- Theatrical release poster
- Directed by: Manivannan
- Written by: Manivannan
- Produced by: S. Ravichandran; K. Suresh;
- Starring: Sathyaraj; Manivannan; Seeman;
- Cinematography: D. Sankar
- Edited by: R. Sudharsan
- Music by: James Vasanthan
- Production company: V House Production
- Release date: 10 May 2013;
- Running time: 136 minutes
- Country: India
- Language: Tamil

= Nagaraja Cholan MA, MLA =

2013 Indian film by Manivannan

Nagaraja Cholan MA, MLA (credited as Nagaraja Cholan MA, MLA: Amaidhipadai – 2) is a 2013 Indian Tamil-language political satire film written and directed by Manivannan. A sequel to Amaidhipadai (1994), it stars Sathyaraj in his 200th film, reprising his role as Nagaraja Cholan from the original, alongside an ensemble cast including Seeman, Manivannan, his son Raghuvannan, Mrudula Murali, Komal Sharma and Varsha Ashwathi. The film, featuring music composed by James Vasanthan, was produced by Ravichandran and K. Suresh under the banner of V House Production.
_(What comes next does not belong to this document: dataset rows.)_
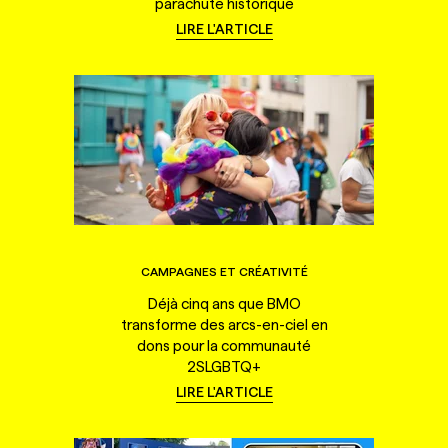
parachute historique
LIRE L'ARTICLE
CAMPAGNES ET CRÉATIVITÉ
Déjà cinq ans que BMO
transforme des arcs-en-ciel en
dons pour la communauté
2SLGBTQ+
LIRE L'ARTICLE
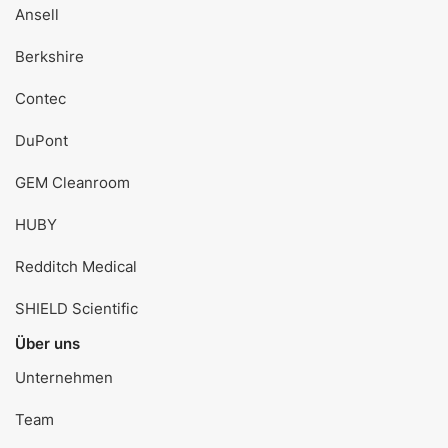
Ansell
Berkshire
Contec
DuPont
GEM Cleanroom
HUBY
Redditch Medical
SHIELD Scientific
Über uns
Unternehmen
Team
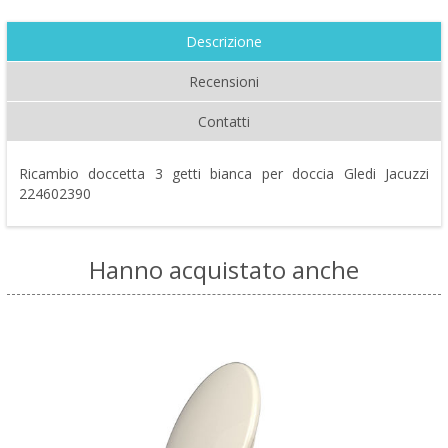
Descrizione
Recensioni
Contatti
Ricambio doccetta 3 getti bianca per doccia Gledi Jacuzzi
224602390
Hanno acquistato anche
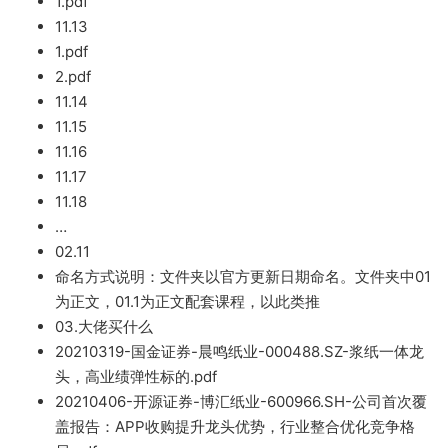
1.pd
f
11.13
1.pdf
2.pdf
11.14
1
1.15
11.16
11.17
11.
18
…
02.11
命名方式说明：文件夹以官方更新日期命名。文件
夹中01
为
正文，01.1
为正文配套课程，
以此类推
03.大佬买什么
202103
19-国金证券-晨鸣纸业-000488.SZ-浆纸一体龙
头，高业绩弹性标的.pdf
20210406-
开源证券-博汇纸业-600966.SH-公司首次覆
盖报
告：APP收购提升龙头优势，行业整合优化竞争
格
Unlike the original, Nagaraja Cholan MA, MLA was unsuccessful. It was Manivannan's 50th and last film as a director and actor, as he died a month after the film's release.

==Soundtrack==
The soundtrack was composed by James Vasanthan.
- "Kannadi Papa" — Pooja
- "Malamele" — Palaniammal, Mahalingam
- "Mamanukku Ennadi" — Nancy, Vasudha, Sarayu
- "Suda Sudathan" — MK Balaji
- "Viraivil Vidiyum" — James Vasanthan

==Critical reception==
Sidharth Varma of The Times of India gave the film 2 1/2 out of 5 stars and wrote, "If you are familiar with Nagaraja Cholan as a ruthless politician, who rose from being Ammavasai in Amaidhipadai, this movie will definitely disappoint you...his resurrection after almost 20 years ends up a failed attempt to build on the character...The movie is a pale shadow of the original, except for the few scenes involving Cholan and his trusted aide Manimaran". Baradwaj Rangan wrote for The Hindu, "If Manivannan wants to take a hit character from a hit film and spin a new story around him, that's his prerogative — except that the story, this time, doesn't stick". Vivek Ramz of In.com said the film "is no patch on its original. Give it a miss!".